Text provided

______________________________

= Richard Iles =

British trumpeter

Richard Iles (born 1962 in Birmingham, England) is a jazz trumpeter. As a member of the Midland Youth Jazz Orchestra, he gained valuable experience in jazz. After leaving the Leeds College of Music in 1980 he became a founding member of the Creative Jazz Orchestra, performing with Kenny Wheeler, Mike Gibbs, Anthony Braxton, Vince Mendoza, Peter Erskine, and Bill Frisell.

He worked with the Northern Underground Orchestra led by Tim Garland and the Scottish National Jazz Orchestra directed by Tommy Smith. As a member of the latter, he accompanied Joe Lovano, Kurt Elling, John Scofield, and Gary Burton. He has written music for the nine-piece Miniature Brass Emporium and leads his band, the Richard Iles Group. Iles became a member of the Mike Gibbs band and participated in the recording By the Way. In 2000, he released From Hear to There with music for small and large ensembles.

______________________________

Extracted data
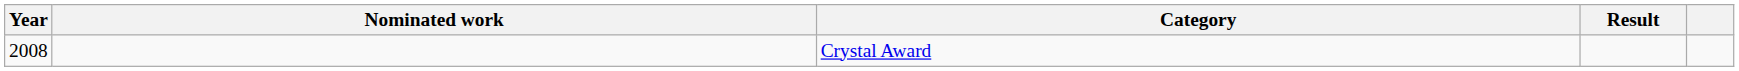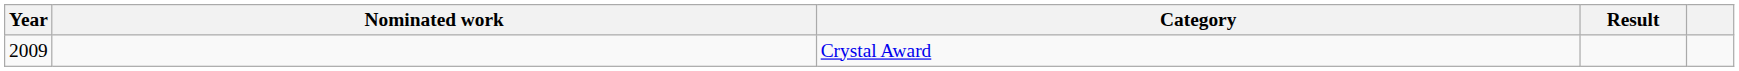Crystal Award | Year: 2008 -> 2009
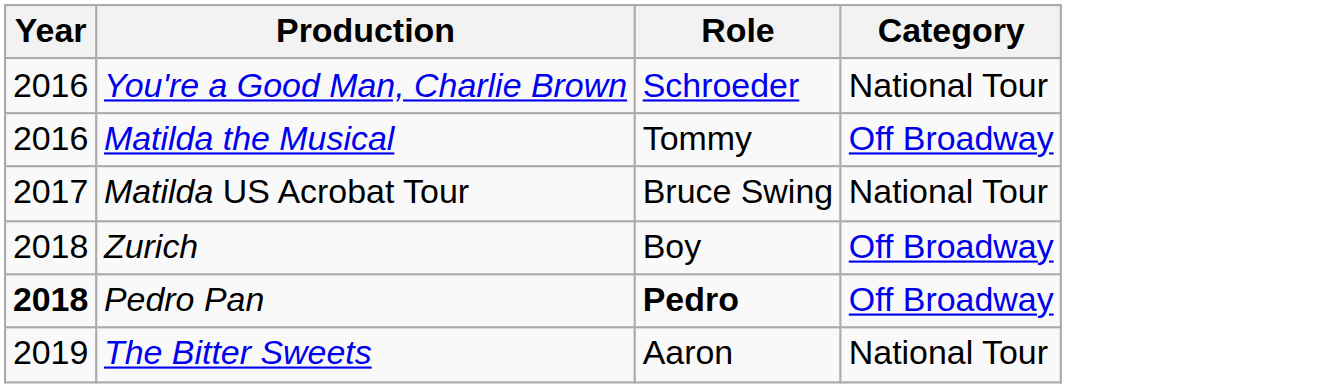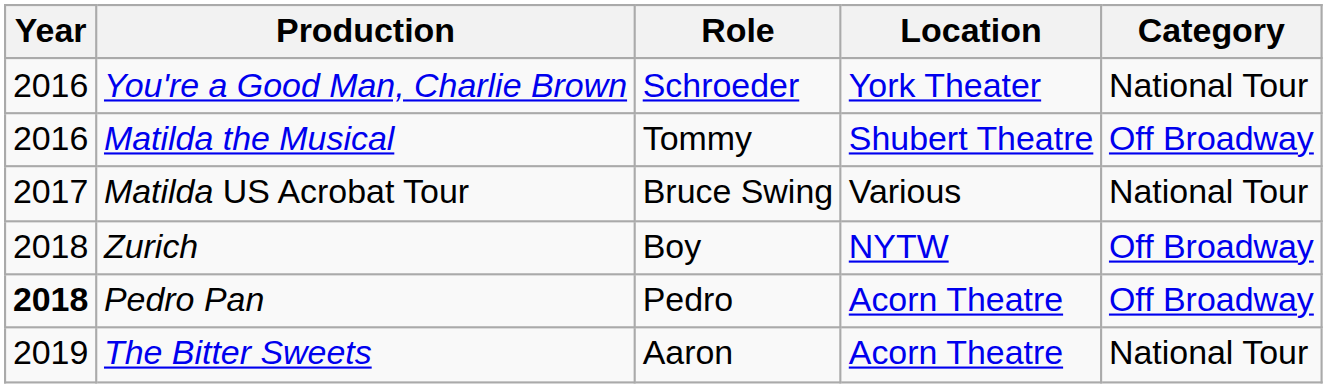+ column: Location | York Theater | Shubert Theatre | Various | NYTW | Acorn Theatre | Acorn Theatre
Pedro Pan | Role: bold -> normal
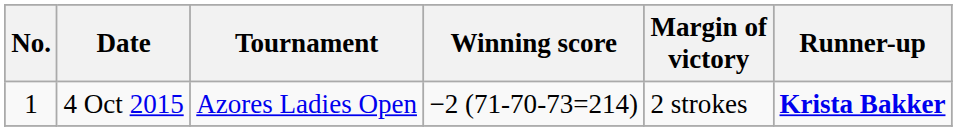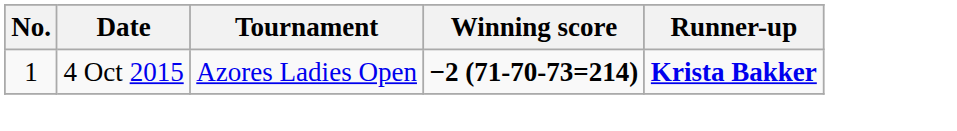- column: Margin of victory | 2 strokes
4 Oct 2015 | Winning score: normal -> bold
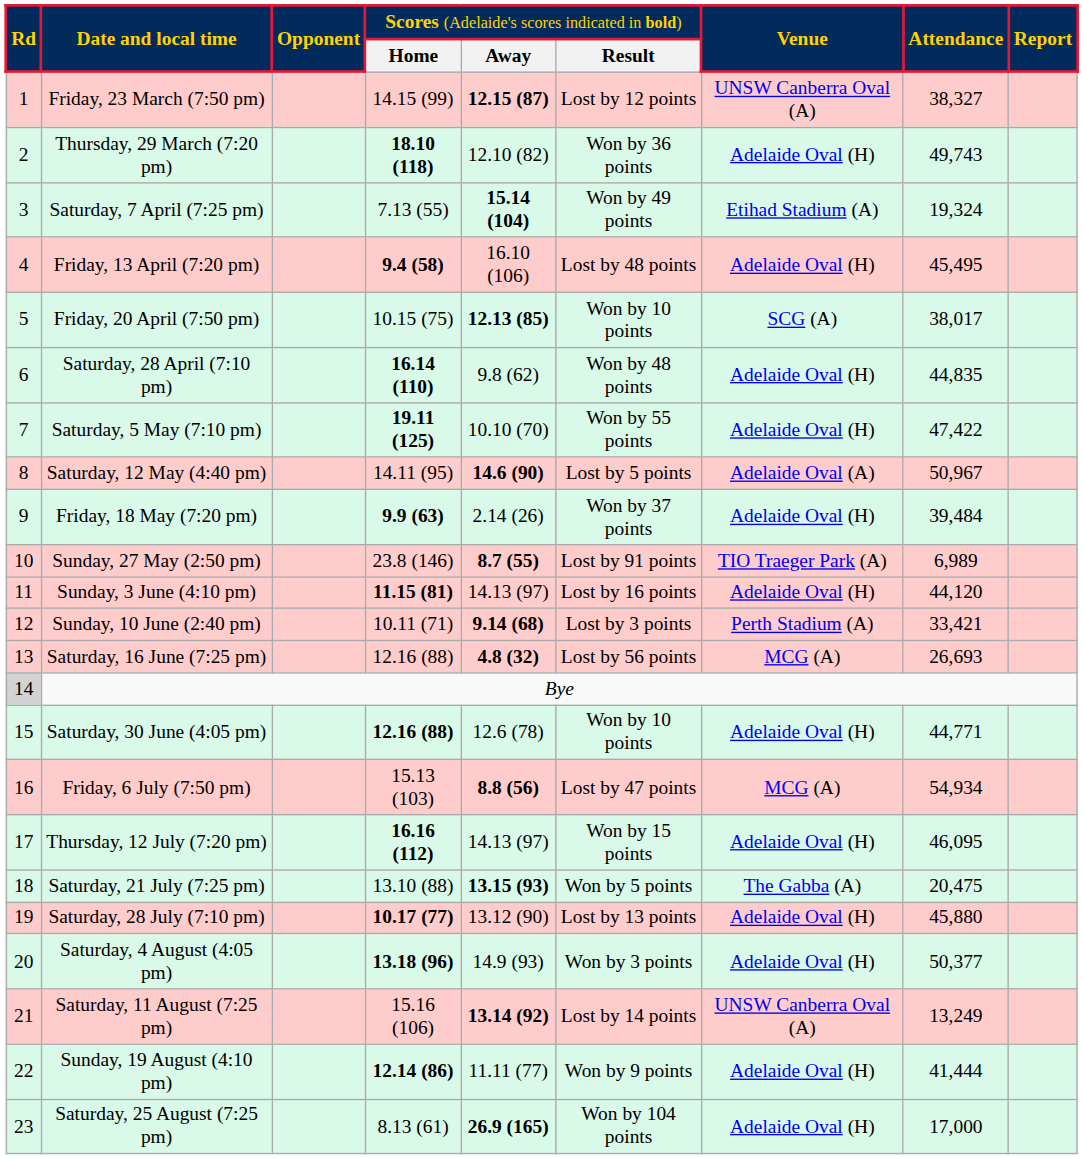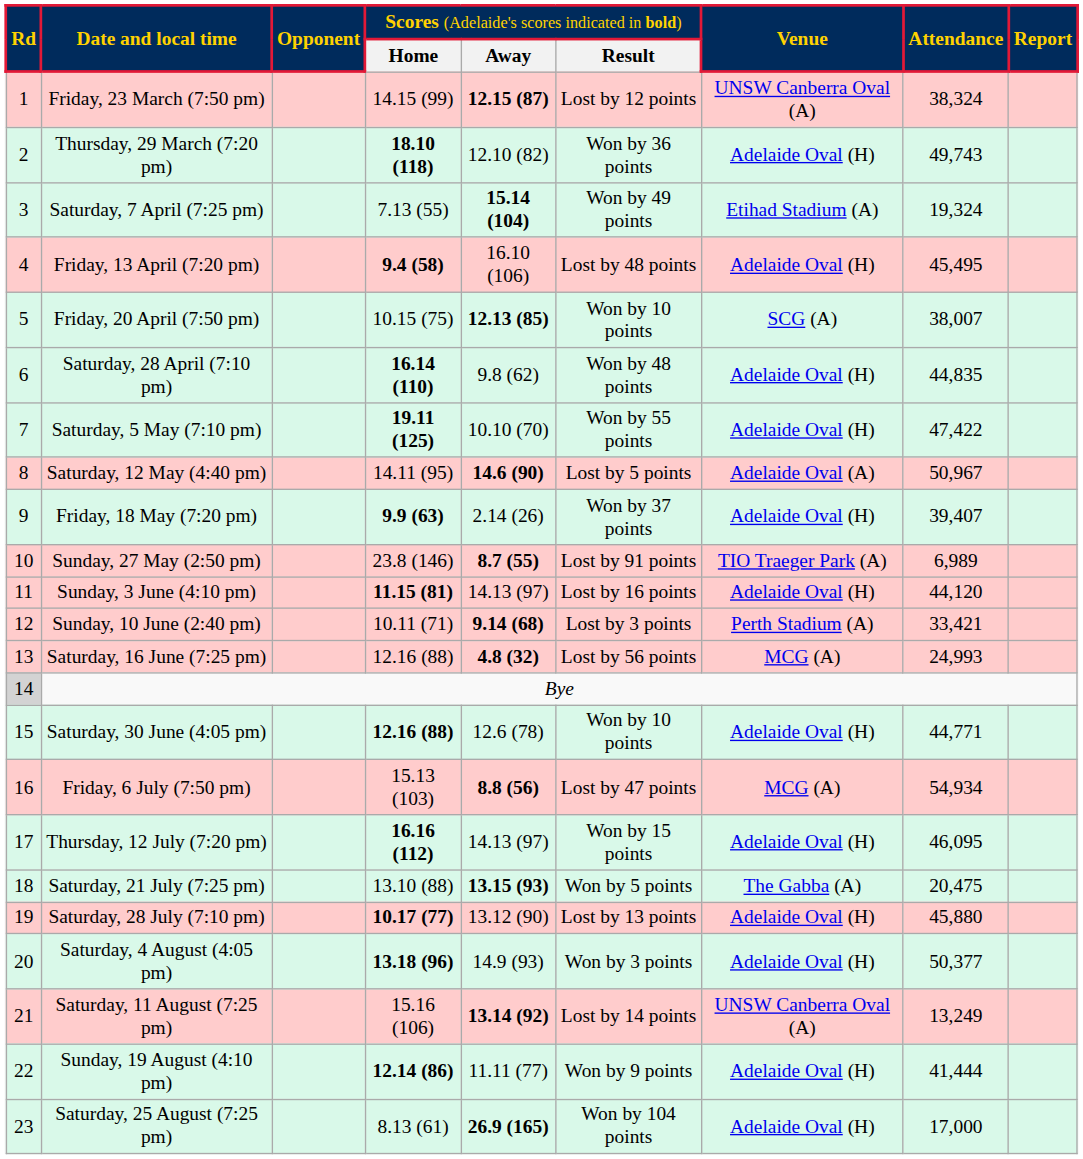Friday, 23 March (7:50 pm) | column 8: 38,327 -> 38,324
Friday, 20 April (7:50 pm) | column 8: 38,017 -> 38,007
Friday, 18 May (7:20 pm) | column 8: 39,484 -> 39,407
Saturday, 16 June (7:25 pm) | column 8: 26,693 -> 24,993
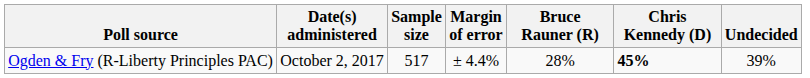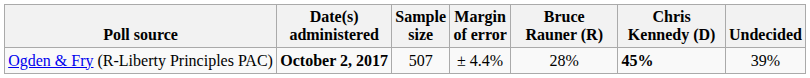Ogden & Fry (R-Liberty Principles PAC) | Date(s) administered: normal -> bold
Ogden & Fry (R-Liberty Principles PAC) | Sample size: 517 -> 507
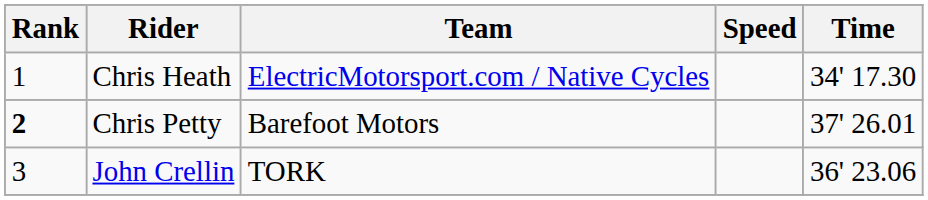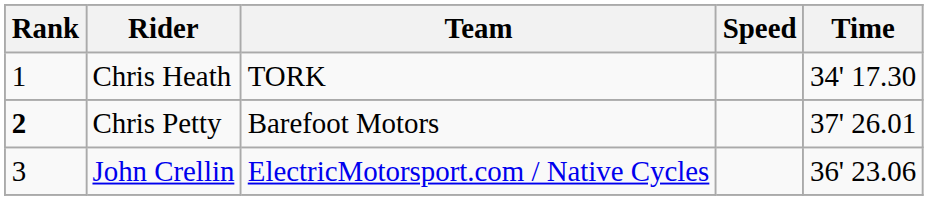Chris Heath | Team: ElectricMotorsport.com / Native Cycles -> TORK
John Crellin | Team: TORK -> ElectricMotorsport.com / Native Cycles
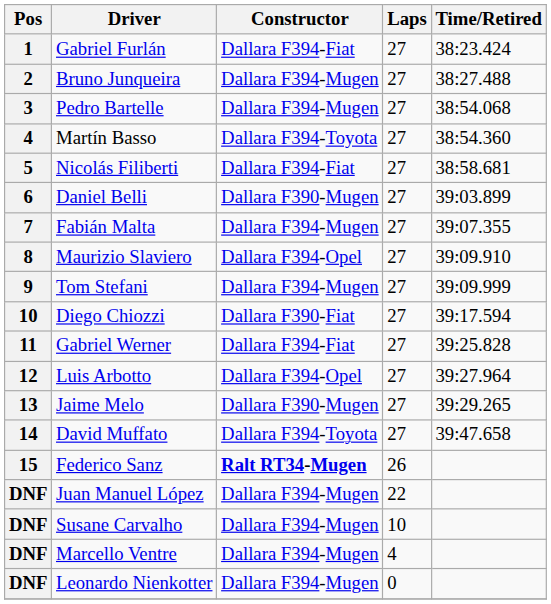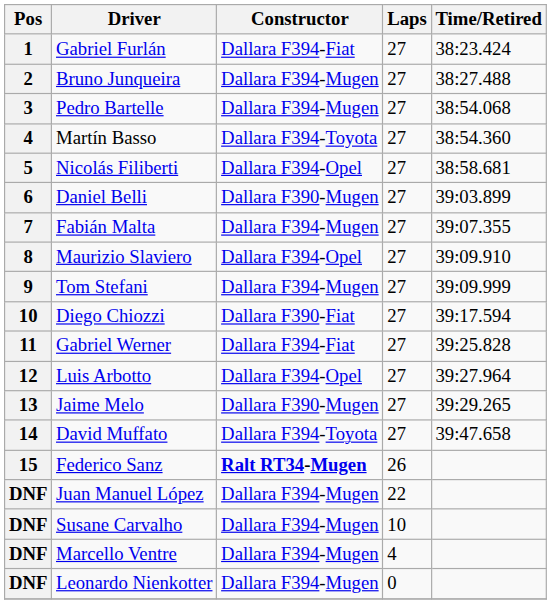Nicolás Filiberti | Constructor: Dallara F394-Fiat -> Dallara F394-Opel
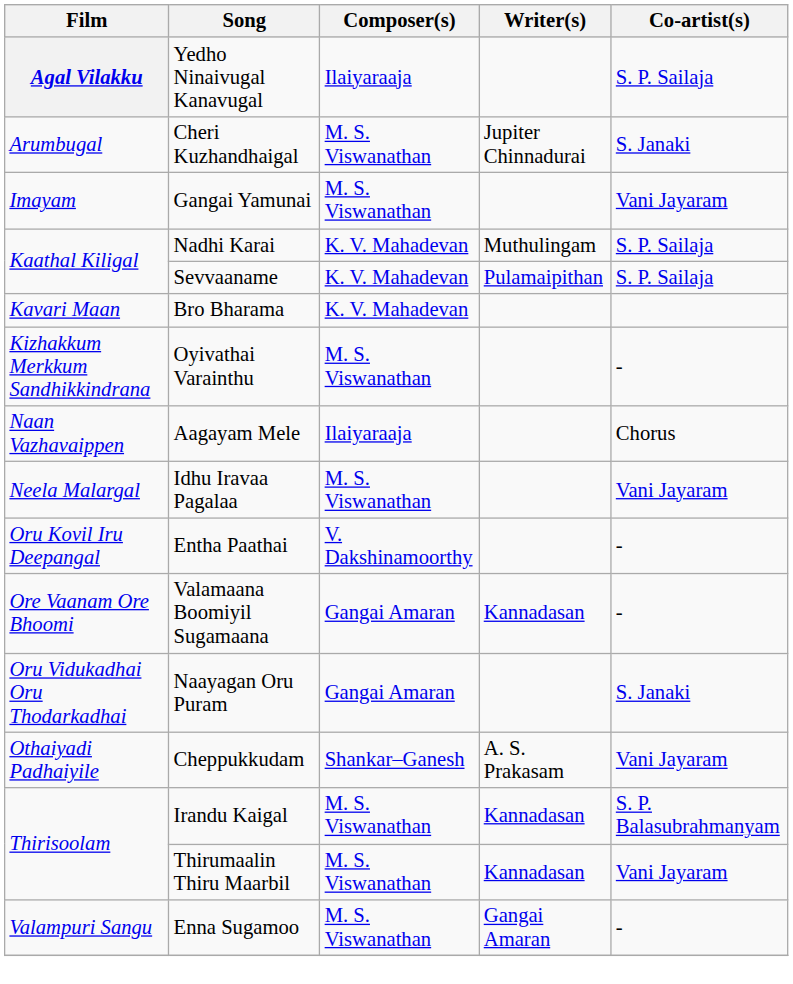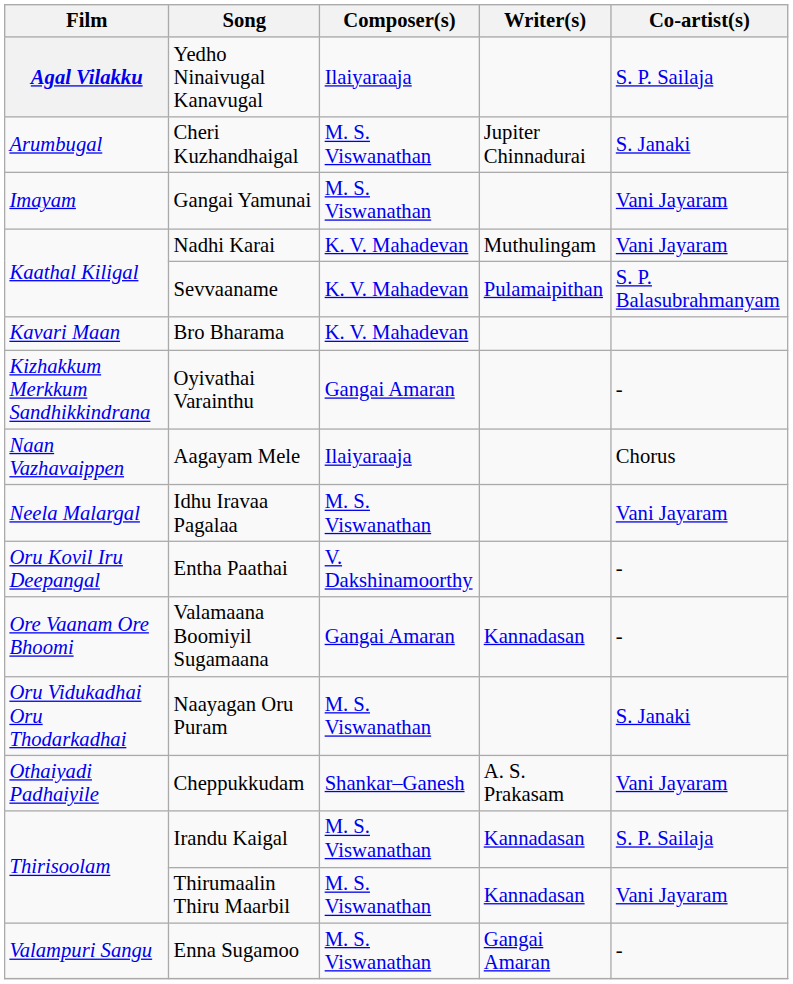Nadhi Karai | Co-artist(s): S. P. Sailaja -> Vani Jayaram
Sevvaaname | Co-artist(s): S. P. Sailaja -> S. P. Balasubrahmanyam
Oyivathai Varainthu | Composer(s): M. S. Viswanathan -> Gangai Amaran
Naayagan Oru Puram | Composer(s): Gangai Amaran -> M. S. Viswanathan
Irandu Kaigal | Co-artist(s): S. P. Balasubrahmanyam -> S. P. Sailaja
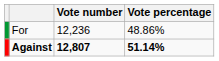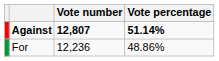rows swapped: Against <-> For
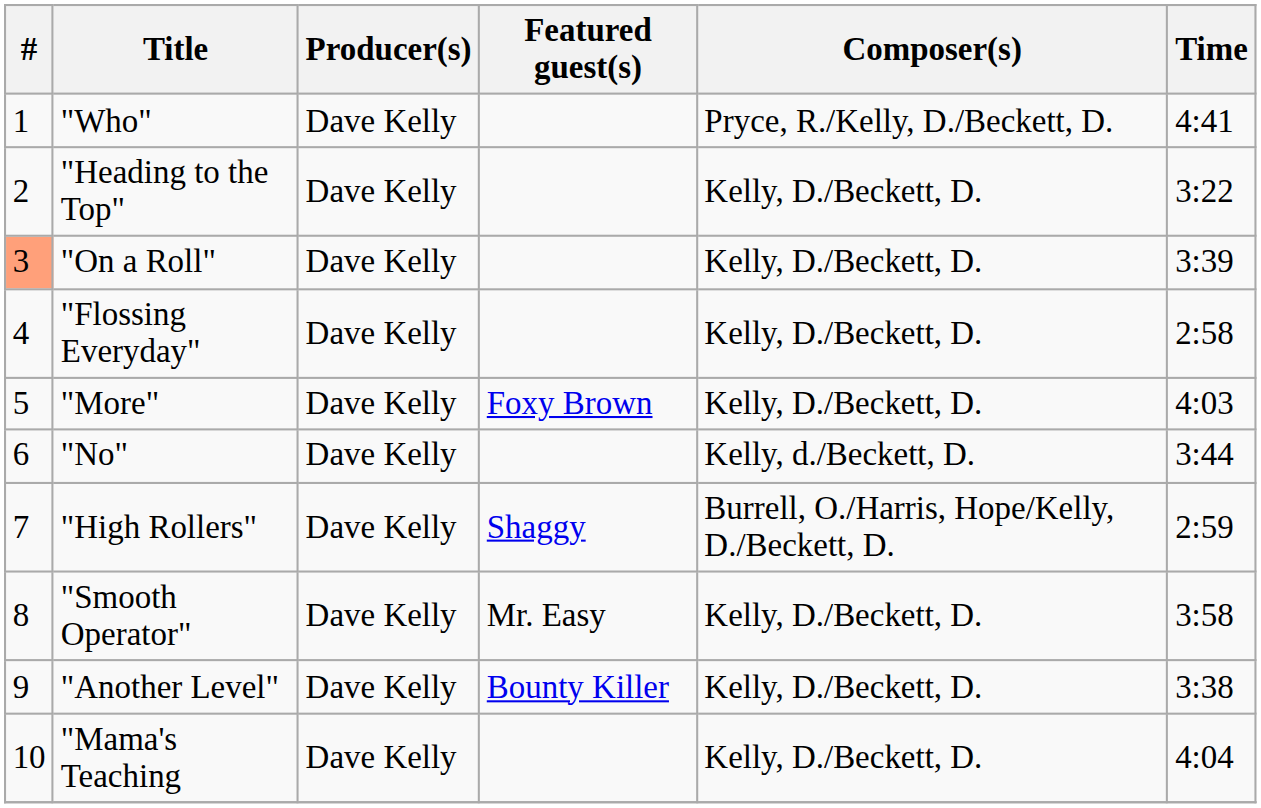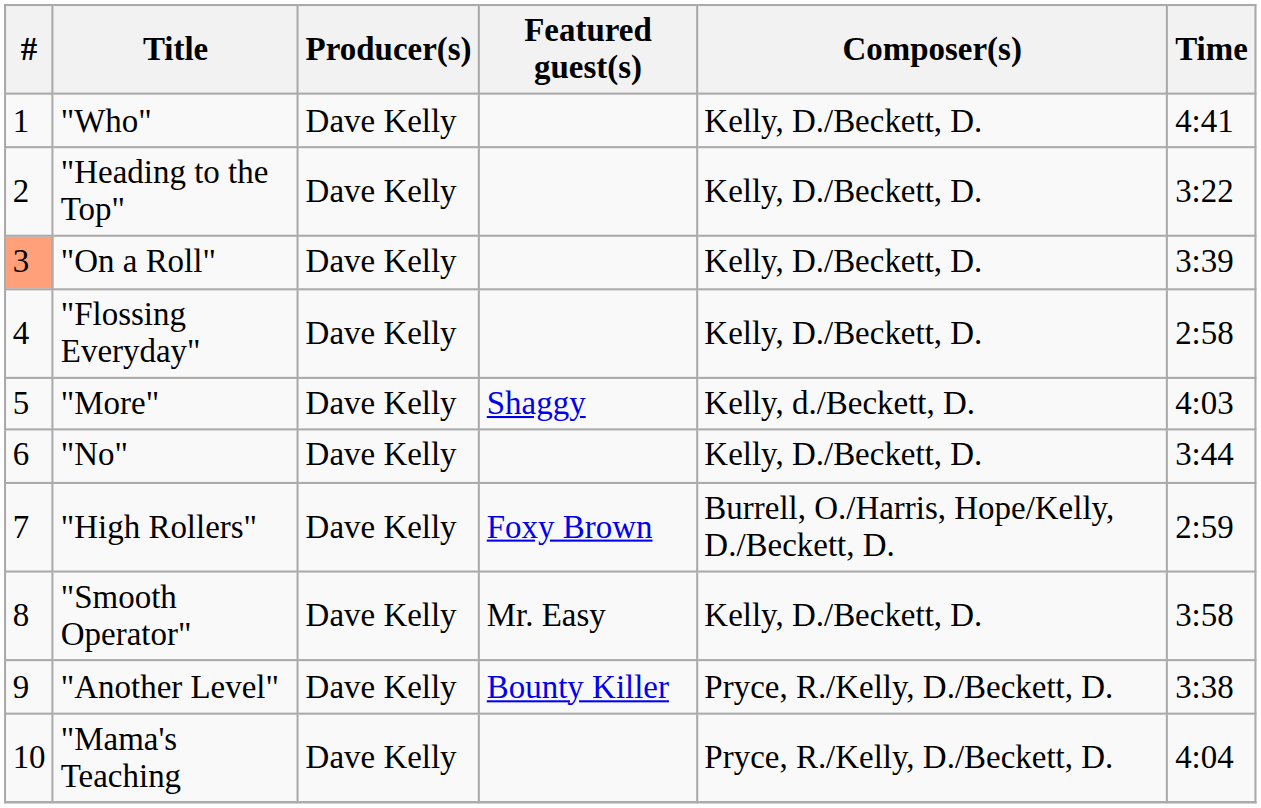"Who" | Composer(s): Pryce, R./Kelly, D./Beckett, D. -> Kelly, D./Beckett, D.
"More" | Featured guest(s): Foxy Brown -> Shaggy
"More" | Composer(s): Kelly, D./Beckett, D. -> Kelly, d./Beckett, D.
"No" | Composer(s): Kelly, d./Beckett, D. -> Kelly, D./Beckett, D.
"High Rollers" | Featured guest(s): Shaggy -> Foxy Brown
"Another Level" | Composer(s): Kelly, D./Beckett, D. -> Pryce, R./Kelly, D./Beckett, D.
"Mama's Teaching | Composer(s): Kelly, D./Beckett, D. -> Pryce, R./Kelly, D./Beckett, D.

______________________________

Tasks and exercises
**1)** From the Richard Iles biography, extract the stretch from "Richard Iles (born" through "and large ensembles.".
**2)** Translate this sentence from the Richard Iles biography into Spanish: "He worked with the Northern Underground Orchestra led by Tim Garland and the Scottish National Jazz Orchestra directed by Tommy Smith."

Answers for this exercise
**1)**
Richard Iles (born 1962 in Birmingham, England) is a jazz trumpeter. As a member of the Midland Youth Jazz Orchestra, he gained valuable experience in jazz. After leaving the Leeds College of Music in 1980 he became a founding member of the Creative Jazz Orchestra, performing with Kenny Wheeler, Mike Gibbs, Anthony Braxton, Vince Mendoza, Peter Erskine, and Bill Frisell.

He worked with the Northern Underground Orchestra led by Tim Garland and the Scottish National Jazz Orchestra directed by Tommy Smith. As a member of the latter, he accompanied Joe Lovano, Kurt Elling, John Scofield, and Gary Burton. He has written music for the nine-piece Miniature Brass Emporium and leads his band, the Richard Iles Group. Iles became a member of the Mike Gibbs band and participated in the recording By the Way. In 2000, he released From Hear to There with music for small and large ensembles.

**2)** Trabajó con la Northern Underground Orchestra, liderada por Tim Garland, y con la Scottish National Jazz Orchestra, dirigida por Tommy Smith.